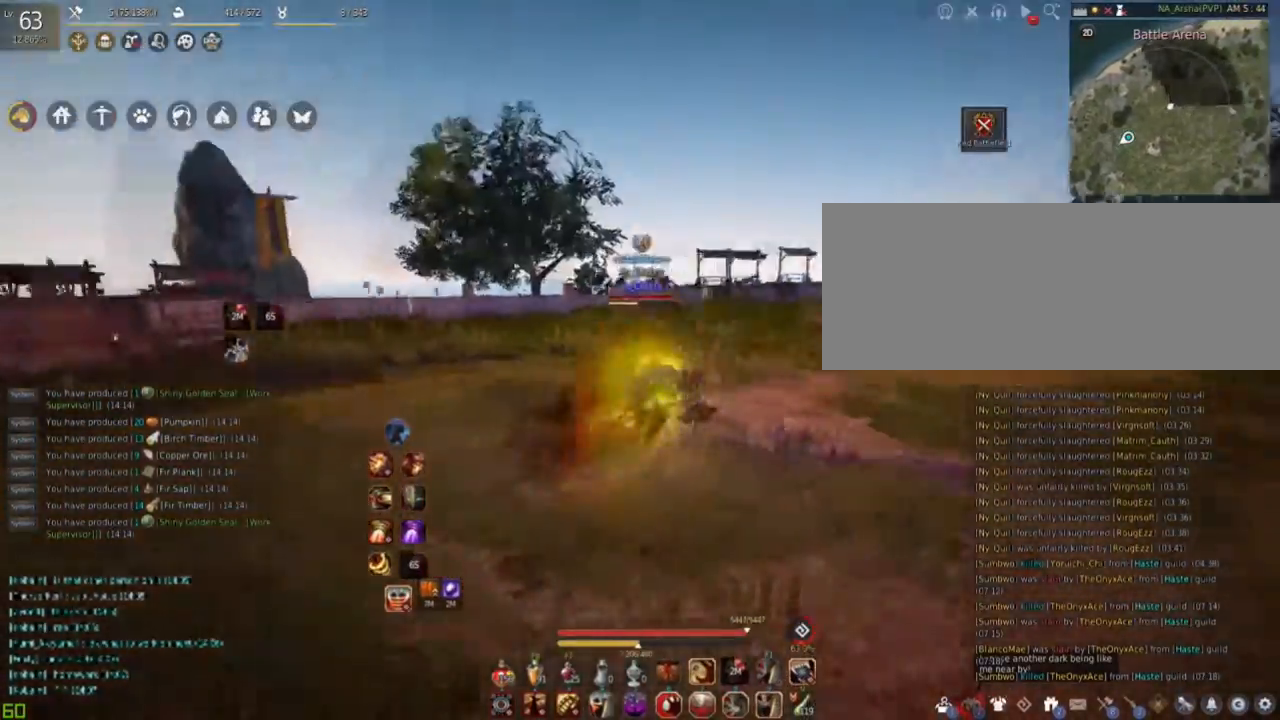
{"keys": ["d", "shift"], "mouse": ["right"], "events": [[83, "f", "down"], [167, "w", "up"], [217, "shift", "down"], [317, "f", "up"], [450, "d", "down"]]}
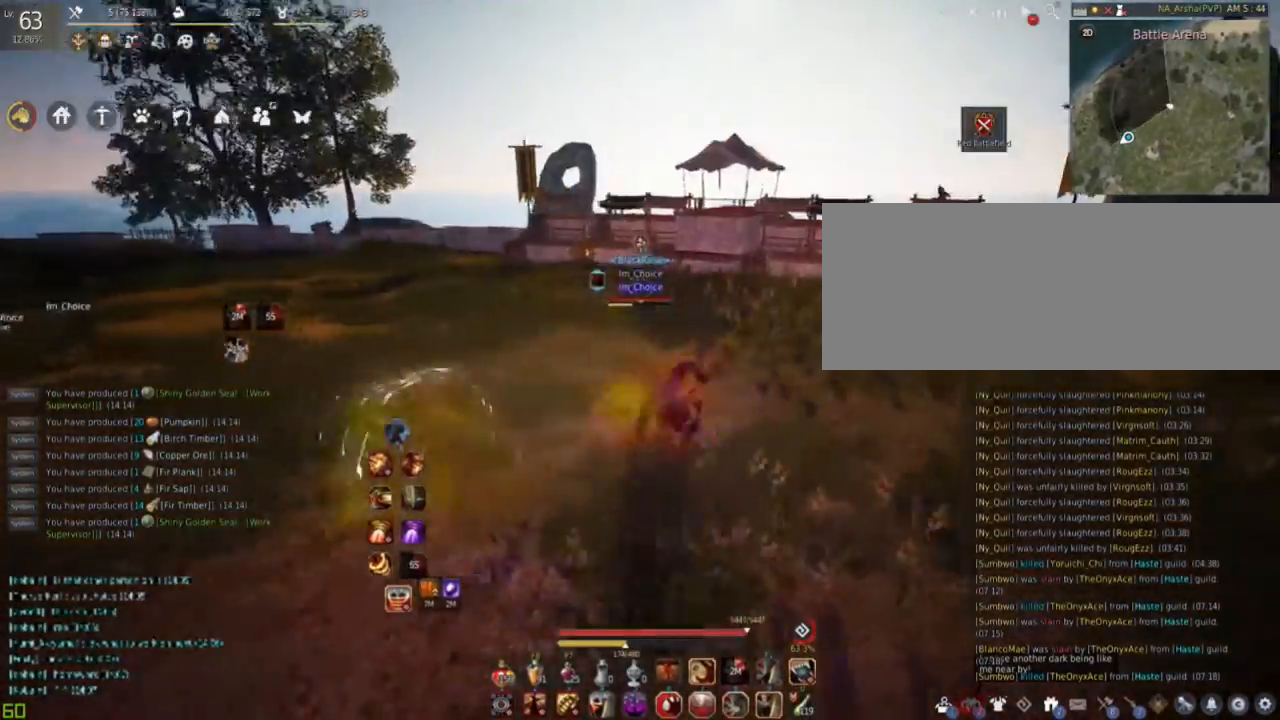
{"keys": ["f", "w"], "mouse": ["right"], "events": [[17, "mouse_right", "up"], [51, "shift", "up"], [117, "w", "down"], [134, "d", "up"], [317, "mouse_right", "down"], [501, "f", "down"]]}
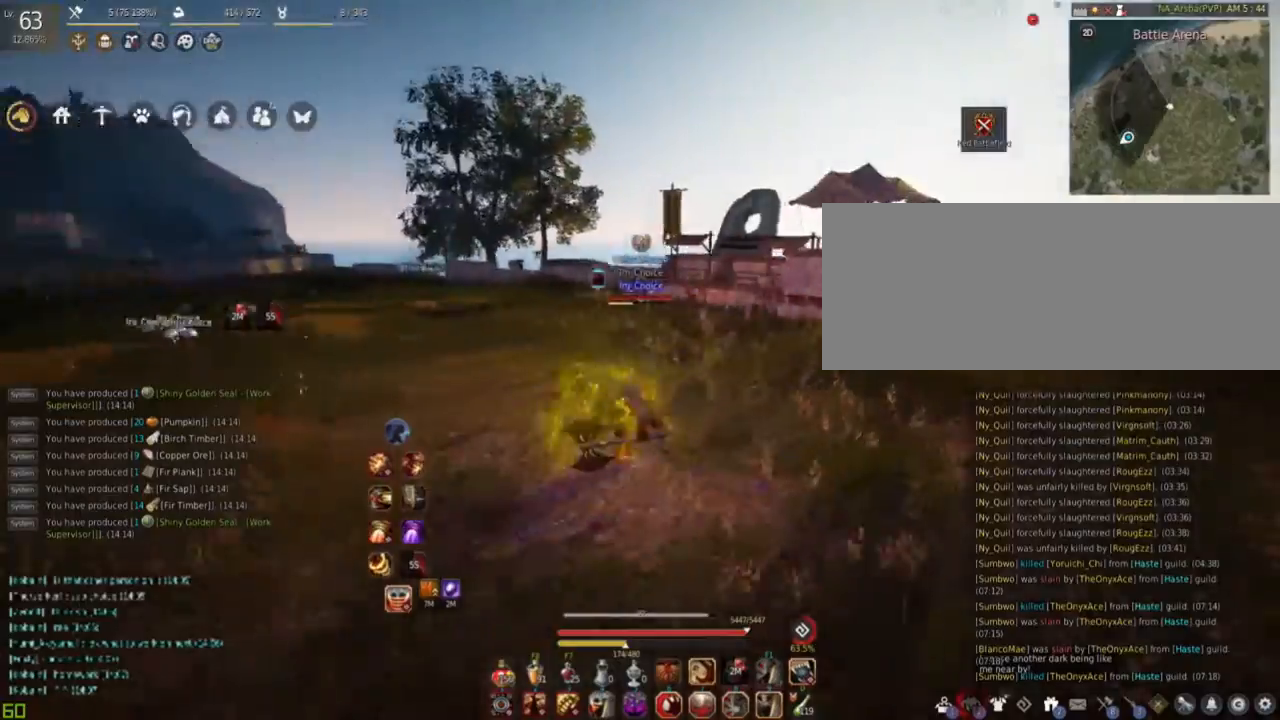
{"keys": ["w"], "mouse": [], "events": [[83, "w", "up"], [117, "shift", "down"], [217, "f", "up"], [350, "d", "down"], [434, "mouse_right", "up"], [450, "d", "up"], [450, "w", "down"], [467, "shift", "up"]]}
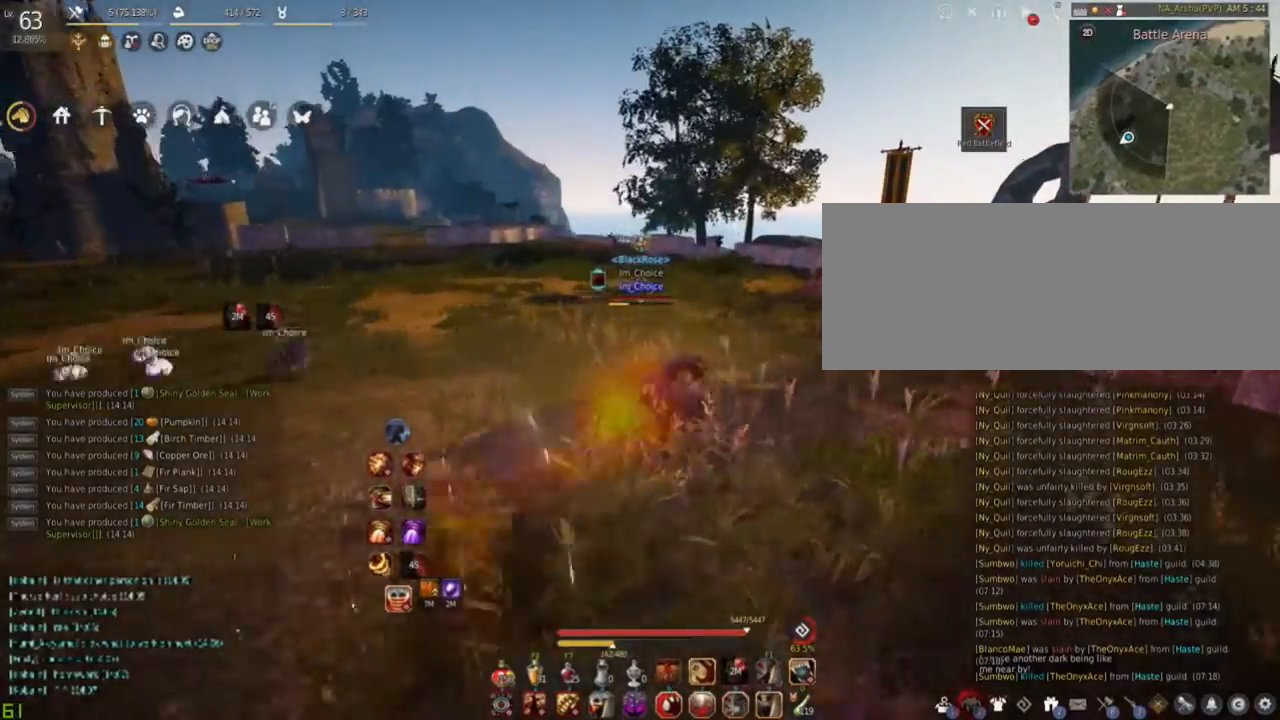
{"keys": [], "mouse": [], "events": [[101, "c", "down"], [284, "w", "up"], [317, "c", "up"]]}
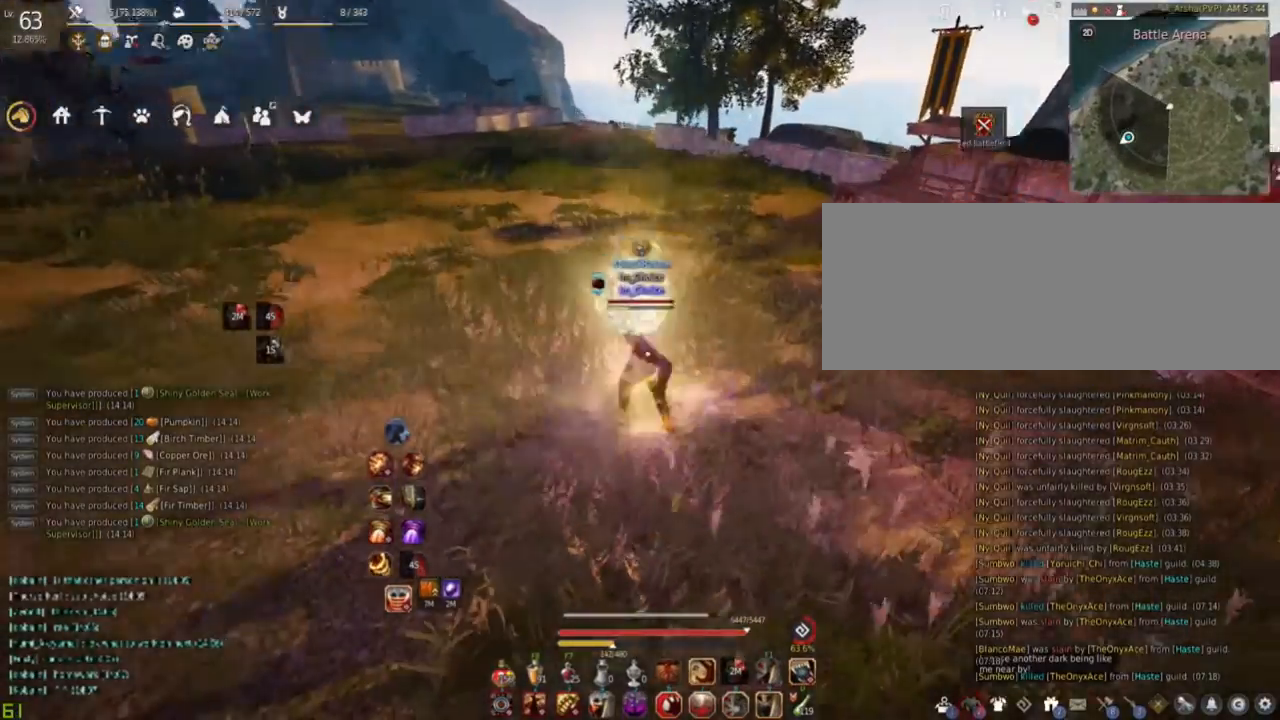
{"keys": [], "mouse": [], "events": []}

════════

TASK REQUIREMENTS:
Leaving out the pictures, repeat all of the entries exactly.

ANSWER BELOW:
{"keys": ["d", "shift"], "mouse": ["right"], "events": [[83, "f", "down"], [167, "w", "up"], [217, "shift", "down"], [317, "f", "up"], [450, "d", "down"]]}
{"keys": ["f", "w"], "mouse": ["right"], "events": [[17, "mouse_right", "up"], [51, "shift", "up"], [117, "w", "down"], [134, "d", "up"], [317, "mouse_right", "down"], [501, "f", "down"]]}
{"keys": ["w"], "mouse": [], "events": [[83, "w", "up"], [117, "shift", "down"], [217, "f", "up"], [350, "d", "down"], [434, "mouse_right", "up"], [450, "d", "up"], [450, "w", "down"], [467, "shift", "up"]]}
{"keys": [], "mouse": [], "events": [[101, "c", "down"], [284, "w", "up"], [317, "c", "up"]]}
{"keys": [], "mouse": [], "events": []}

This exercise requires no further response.